Please continue the article below on the Samsung and Globalfoundries 14nm FinFET agreement, starting right after its last sentence.

-- TEXT SEGMENT follows --

Samsung Electronics Co. Ltd. and Globalfoundries Inc. said Thursday (April 17) they will offer foundry customers the same FinFET manufacturing platform for the next-generation 14nm node, a move they say comes in response to customer demand to mitigate risk.
Globalfoundries is abandoning its 14XM process, which has been in development for at least two years, and has instead licensed on a multi-year term, the 14LPE and 14LPP processes developed by Samsung. Physical design kits are available from both manufacturers with prototyping and multiproject wafer (MPW) runs to follow. Both companies expect to be in volume production before the end of 2014.
This should enable both companies to offer more advanced process technology than leading foundry Taiwan Semiconductor Manufacturing Co. Ltd (Hsinchu, Taiwan), which is expected to start volume production of its 16nm FinFET process at about the same time.
According to Len Jelinek, senior director and chief analyst at IHS, Samsung and Globalfoundries needed to leapfrog TSMC in process technology in order to gain market share. "It's truly a game-changer," Jelinek said. From a perception standpoint, the announcement also improves the position of both firms, Jelinek said, noting that in the past many companies have been reluctant to publicly identify either Samsung or Globalfoundries as their foundry partner, but have been very quick to say they are using TSMC. "This changes that," he said.
The goal of the agreement, according to executives from Samsung and Globalfoundries, is to meet the requests of customers to provide economies of manufacturing scale, reliability of supply, dual-source capability and geographic diversity. Under the cooperation the two foundries will have four fabs, two in Korea and two in the United States capable of running the 14nm FinFET processes. The U.S. fabs are Samsung's S2 Fab in Austin Texas and Globalfoundries Fab 8 in Saratoga, New York.

-- TEXT SEGMENT concluded --
-- GIVEN ENTRIES follows --

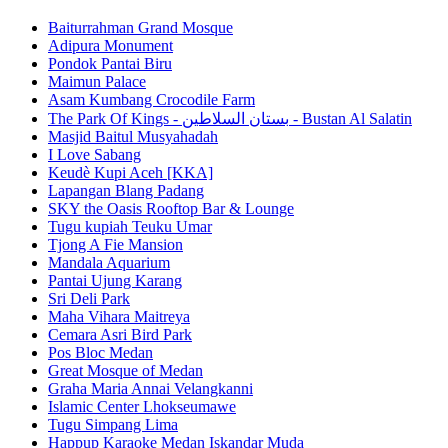
Baiturrahman Grand Mosque
Adipura Monument
Pondok Pantai Biru
Maimun Palace
Asam Kumbang Crocodile Farm
The Park Of Kings - بستان السلاطين - Bustan Al Salatin
Masjid Baitul Musyahadah
I Love Sabang
Keudè Kupi Aceh [KKA]
Lapangan Blang Padang
SKY the Oasis Rooftop Bar & Lounge
Tugu kupiah Teuku Umar
Tjong A Fie Mansion
Mandala Aquarium
Pantai Ujung Karang
Sri Deli Park
Maha Vihara Maitreya
Cemara Asri Bird Park
Pos Bloc Medan
Great Mosque of Medan
Graha Maria Annai Velangkanni
Islamic Center Lhokseumawe
Tugu Simpang Lima
Happup Karaoke Medan Iskandar Muda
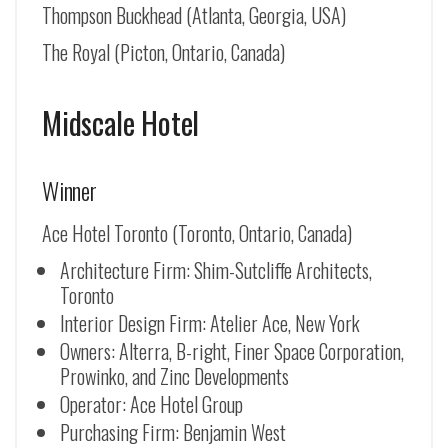
Thompson Buckhead (Atlanta, Georgia, USA)
The Royal (Picton, Ontario, Canada)
Midscale Hotel
Winner
Ace Hotel Toronto (Toronto, Ontario, Canada)
Architecture Firm: Shim-Sutcliffe Architects,
Toronto
Interior Design Firm: Atelier Ace, New York
Owners: Alterra, B-right, Finer Space Corporation,
Prowinko, and Zinc Developments
Operator: Ace Hotel Group
Purchasing Firm: Benjamin West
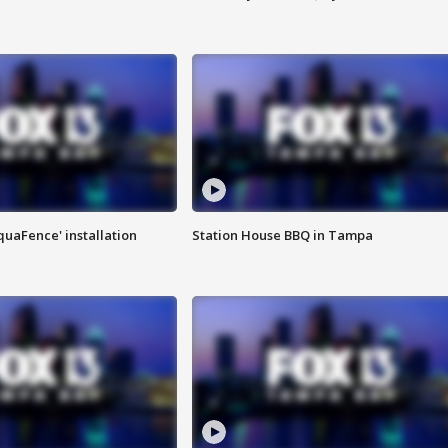
quaFence' installation
Station House BBQ in Tampa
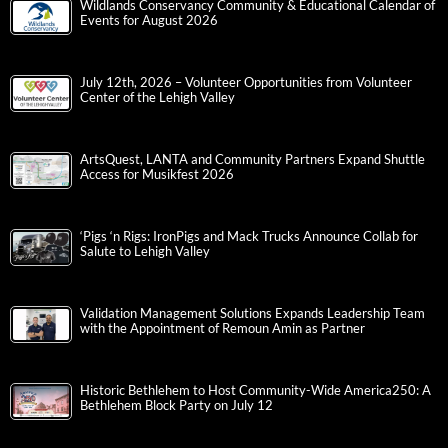
Wildlands Conservancy Community & Educational Calendar of
Events for August 2026
July 12th, 2026 – Volunteer Opportunities from Volunteer
Center of the Lehigh Valley
ArtsQuest, LANTA and Community Partners Expand Shuttle
Access for Musikfest 2026
‘Pigs ‘n Rigs: IronPigs and Mack Trucks Announce Collab for
Salute to Lehigh Valley
Validation Management Solutions Expands Leadership Team
with the Appointment of Remoun Amin as Partner
Historic Bethlehem to Host Community-Wide America250: A
Bethlehem Block Party on July 12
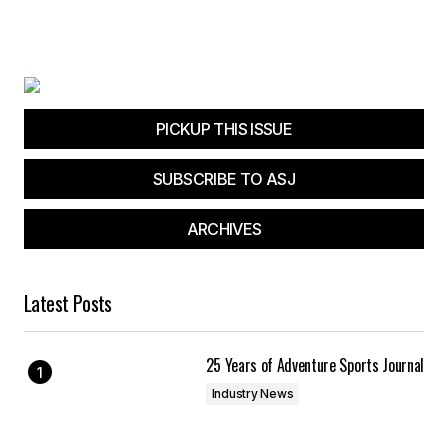
PICKUP THIS ISSUE
SUBSCRIBE TO ASJ
ARCHIVES
Latest Posts
25 Years of Adventure Sports Journal
Industry News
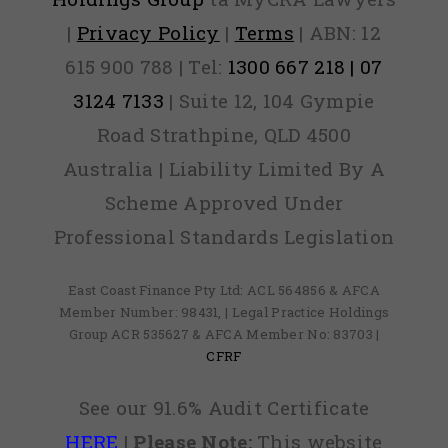
|
Privacy Policy
|
Terms
| ABN: 12
615 900 788 | Tel:
1300 667 218 | 07
3124 7133
| Suite 12, 104 Gympie
Road Strathpine, QLD 4500
Australia | Liability Limited By A
Scheme Approved Under
Professional Standards Legislation
East Coast Finance Pty Ltd: ACL 564856 & AFCA
Member Number: 98431, | Legal Practice Holdings
Group ACR 535627 & AFCA Member No: 83703 |
CFRF
See our 91.6% Audit Certificate
HERE
|
Please Note:
This website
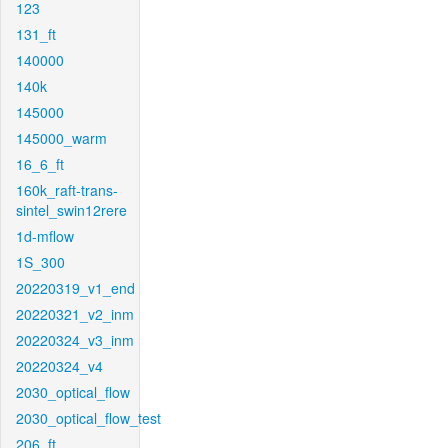
123
131_ft
140000
140k
145000
145000_warm
16_6_ft
160k_raft-trans-
sintel_swin12rere
1d-mflow
1S_300
20220319_v1_end
20220321_v2_inm
20220324_v3_inm
20220324_v4
2030_optical_flow
2030_optical_flow_test
206_ft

-- GIVEN ENTRIES concluded --

■ **RESULT FOR THIS EXERCISE**:
"All the fabs are 100 percent synched. Customers can take a design to one foundry or another or both," SW Jeong, executive vice president for foundry at Samsung, told Electronics 360.
The advantage for a customer is that a common manufacturing process makes it easier to transfer a design to a second foundry if a first foundry should have supply constraints or if a natural disaster should strike a fab. Jeong acknowledged that there could be business issues around the transfer of advanced IP from one foundry to another to complete a customer's SoC. But technically such a transfer is possible and it saves the customer the extreme cost of developing a complete SoC chip for two different processes.
Customers asked for it
"Customers have been asking us for this," said Sanjay Jha, who was appointed chief executive officer of Globalfoundries at the beginning of 2014. "Go back to 28nm node and understand that customers didn't have a choice," said Jha.
In 2012 several foundry customers, including Qualcomm and others, could not get enough 28nm chips from TSMC to meet the demand excited by booming sales of smartphones. TSMC had a near monopoly position in the supply of 28nm wafers.
"Clients who are designing at these nodes do not want that situation," Jelinek said.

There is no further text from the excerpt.